**Request**
List every line in the records below that contains the word "What".

**** Supplied records ****

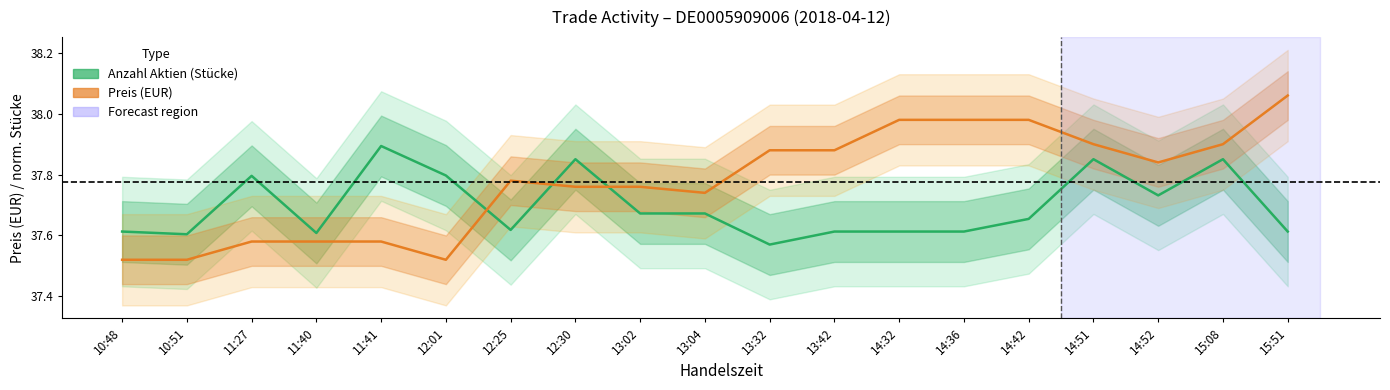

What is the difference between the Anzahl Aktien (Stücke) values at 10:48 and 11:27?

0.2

****
**** Supplied records ****

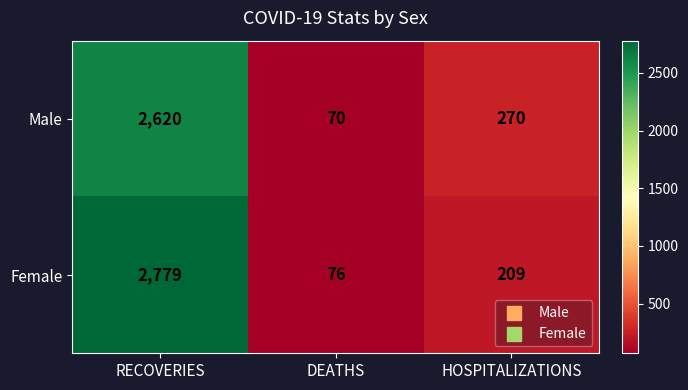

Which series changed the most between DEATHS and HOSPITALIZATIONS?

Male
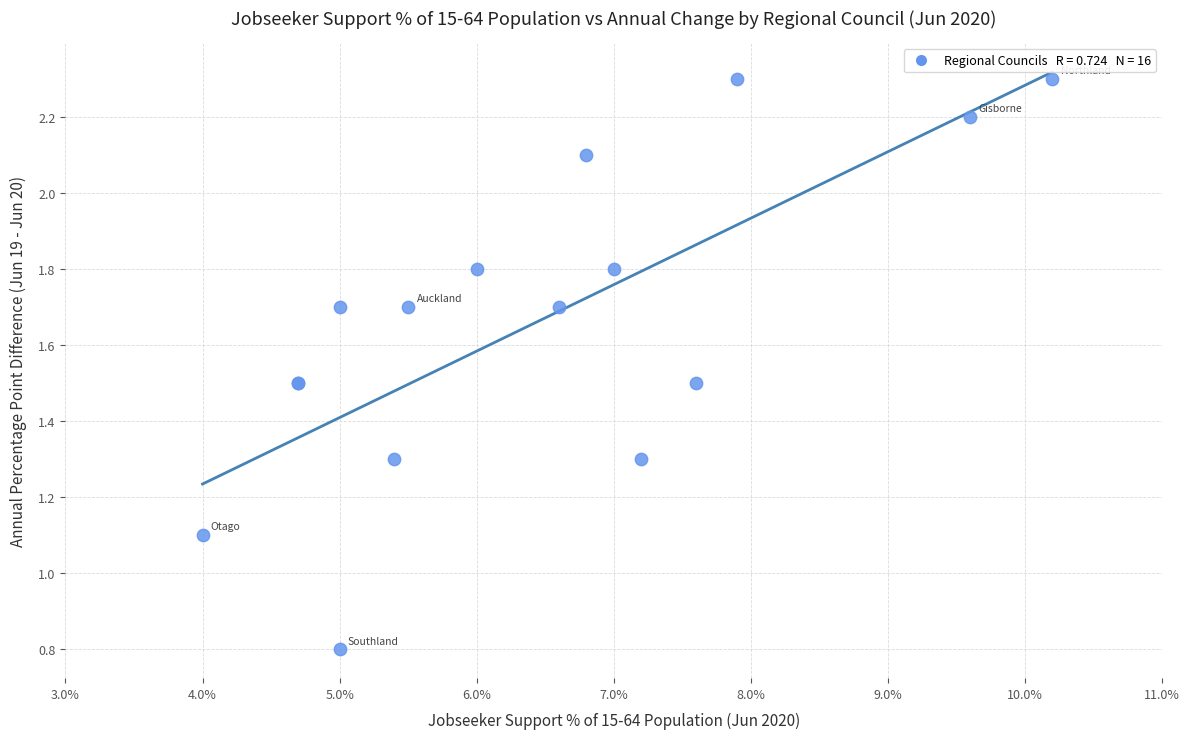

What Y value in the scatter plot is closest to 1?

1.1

****

**Solution to this exercise**
What is the difference between the Anzahl Aktien (Stücke) values at 10:48 and 11:27?
What Y value in the scatter plot is closest to 1?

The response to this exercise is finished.